Sometimes a SettingWithCopy
warning will arise at times when there’s no obvious chained indexing going on. These are the bugs that SettingWithCopy
is designed to catch! pandas is probably trying to warn you that you’ve done this:
注意, 有时这个警告的触发并不是明显的链式操作中. 这是pandas的设计机制, 旨在警告用户曾试图发起类似的操作.
def do_something(df):
foo = df[['bar', 'baz']] # Is foo a view? A copy?
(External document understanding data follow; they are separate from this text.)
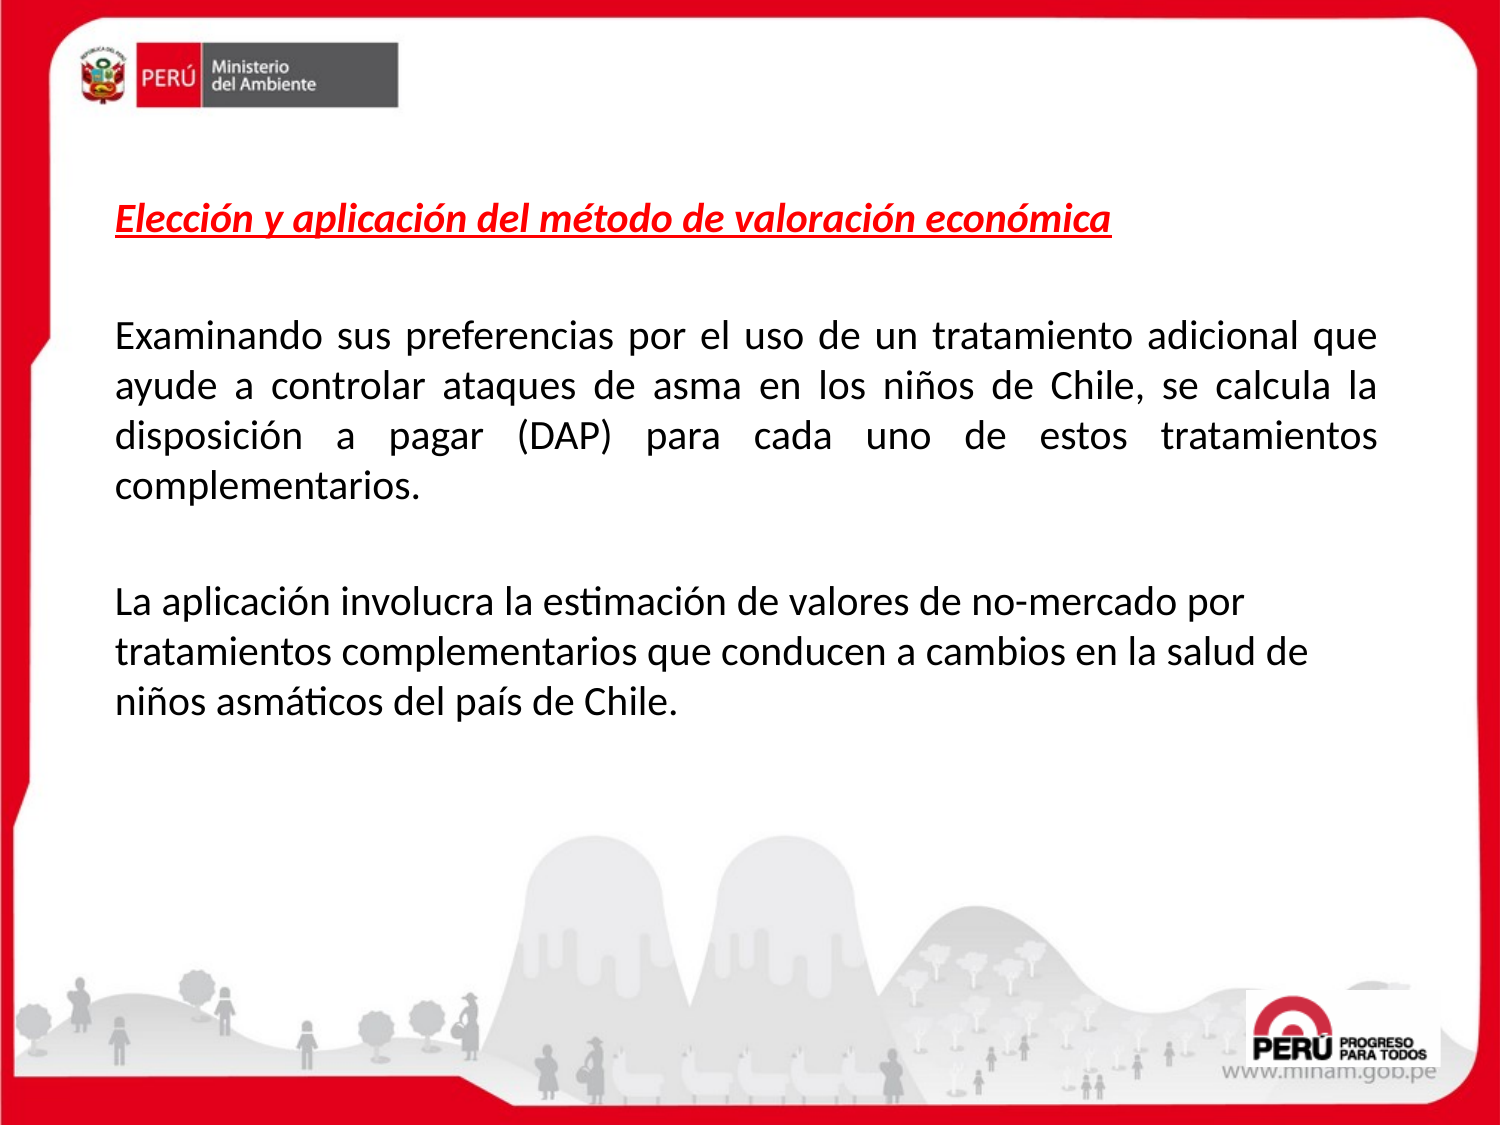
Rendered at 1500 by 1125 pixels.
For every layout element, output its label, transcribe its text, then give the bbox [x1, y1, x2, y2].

list Elección y aplicación del método de valoración económica Examinando sus preferencias por el uso de un tratamiento adicional que ayude a controlar ataques de asma en los niños de Chile, se calcula la disposición a pagar (DAP) para cada uno de estos tratamientos complementarios. La aplicación involucra la estimación de valores de no-mercado por tratamientos complementarios que conducen a cambios en la salud de niños asmáticos del país de Chile. [99, 66, 1394, 957]
picture [0, 0, 1500, 1125]
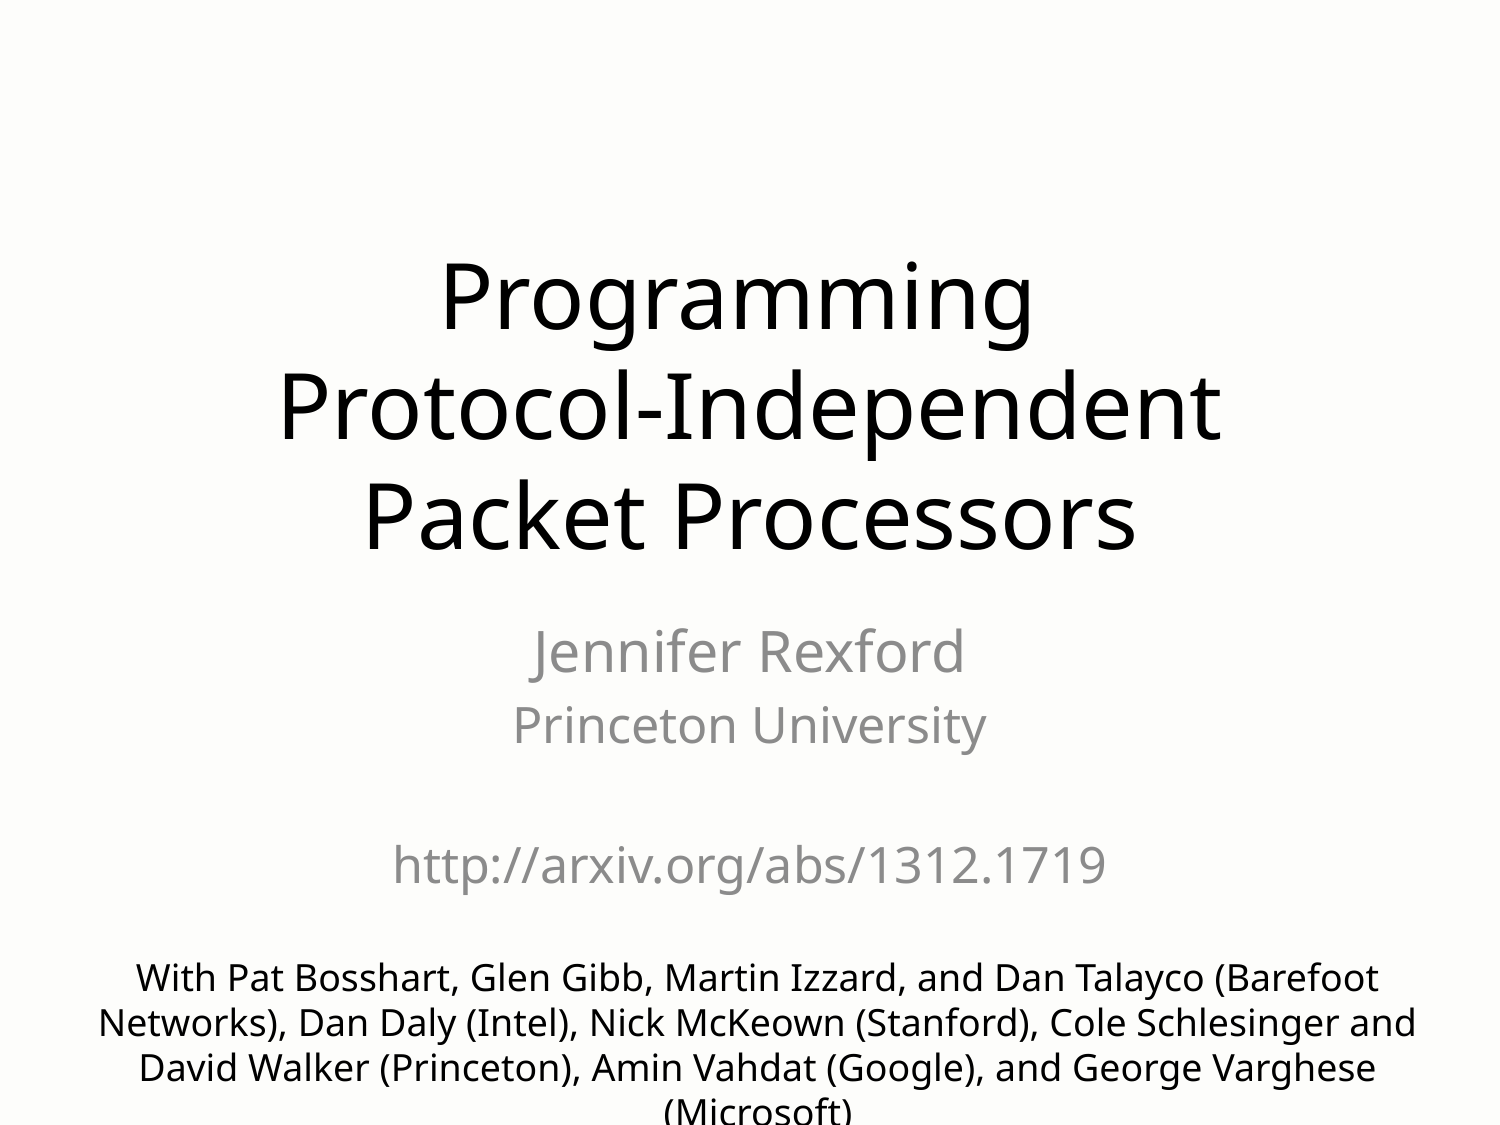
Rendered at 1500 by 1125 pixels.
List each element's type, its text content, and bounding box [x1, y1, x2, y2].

text_box With Pat Bosshart, Glen Gibb, Martin Izzard, and Dan Talayco (Barefoot Networks), Dan Daly (Intel), Nick McKeown (Stanford), Cole Schlesinger and David Walker (Princeton), Amin Vahdat (Google), and George Varghese (Microsoft) [50, 946, 1466, 1125]
title Programming Protocol-Independent Packet Processors [234, 282, 1266, 524]
subtitle Jennifer Rexford Princeton University http://arxiv.org/abs/1312.1719 [225, 607, 1275, 903]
Nobody knows!
# ... many lines here ...
# We don't know whether this will modify df or not!
foo['quux'] = value
return foo
Yikes!
23.2 Evaluation order matters
对于警告的处理方式.
When you use chained indexing, the order and type of the indexing operation partially determine whether the result is a slice into the original object, or a copy of the slice.
pandas has the SettingWithCopyWarning
because assigning to a copy of a slice is frequently not intentional, but a mistake caused by chained indexing returning a copy where a slice was expected.
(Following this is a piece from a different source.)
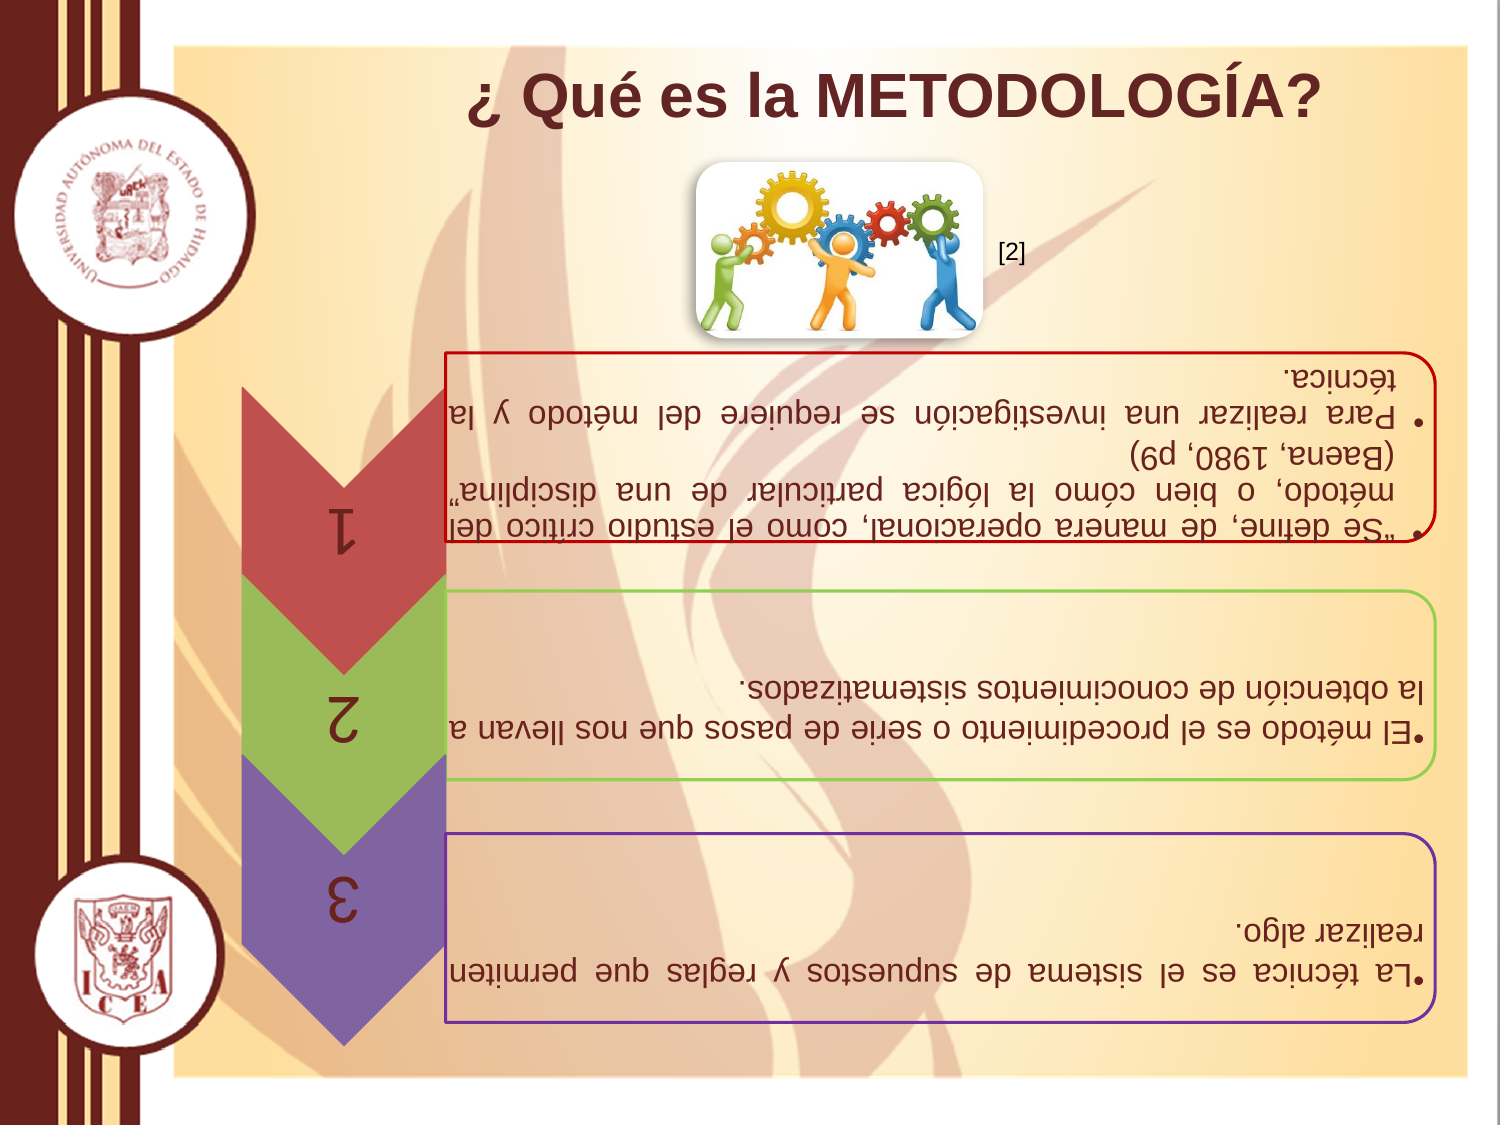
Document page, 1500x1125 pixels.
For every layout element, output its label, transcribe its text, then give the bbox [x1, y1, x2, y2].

If you would like pandas to be more or less trusting about assignment to a chained indexing expression, you can set the option mode.chained_assignment
to one of these values:
'warn'
, the default, means aSettingWithCopyWarning
is printed.'raise'
means pandas will raise aSettingWithCopyError
you have to deal with.None
will suppress the warnings entirely.
In [360]: dfb = pd.DataFrame({'a': ['one', 'one', 'two',
.....: 'three', 'two', 'one', 'six'],
.....: 'c': np.arange(7)})
.....:
# This will show the SettingWithCopyWarning
# but the frame values will be set
In [361]: dfb['c'][dfb['a'].str.startswith('o')] = 42
This however is operating on a copy and will not work.
>>> pd.set_option('mode.chained_assignment','warn')
>>> dfb[dfb['a'].str.startswith('o')]['c'] = 42
Traceback (most recent call last)
...
SettingWithCopyWarning:
A value is trying to be set on a copy of a slice from a DataFrame.
Try using .loc[row_index,col_indexer] = value instead
A chained assignment can also crop up in setting in a mixed dtype frame.
Note
These setting rules apply to all of
.loc/.iloc
.The following is the recommended access method using
.loc
for multiple items (usingmask
) and a single item using a fixed index:
In [362]: dfc = pd.DataFrame({'a': ['one', 'one', 'two',
.....: 'three', 'two', 'one', 'six'],
.....: 'c': np.arange(7)})
.....:
In [363]: dfd = dfc.copy()
# Setting multiple items using a mask
In [364]: mask = dfd['a'].str.startswith('o')
In [365]: dfd.loc[mask, 'c'] = 42
In [366]: dfd
Out[366]:
a c
0 one 42
1 one 42
2 two 2
3 three 3
4 two 4
5 one 42
6 six 6
# Setting a single item
In [367]: dfd = dfc.copy()
In [368]: dfd.loc[2, 'a'] = 11
In [369]: dfd
Out[369]:
a c
0 one 0
1 one 1
2 11 2
3 three 3
4 two 4
5 one 5
6 six 6
The following can work at times, but it is not guaranteed to, and therefore should be avoided:
In [370]: dfd = dfc.copy()
In [371]: dfd['a'][2] = 111
In [372]: dfd
Out[372]:
a c
0 one 0
1 one 1
2 111 2
3 three 3
4 two 4
5 one 5
6 six 6
Last, the subsequent example will not work at all, and so should be avoided:
>>> pd.set_option('mode.chained_assignment','raise')
>>> dfd.loc[0]['a'] = 1111
Traceback (most recent call last)
...
SettingWithCopyError:
A value is trying to be set on a copy of a slice from a DataFrame.
Try using .loc[row_index,col_indexer] = value instead
Warning
The chained assignment warnings / exceptions are aiming to inform the user of a possibly invalid assignment. There may be false positives; situations where a chained assignment is inadvertently reported.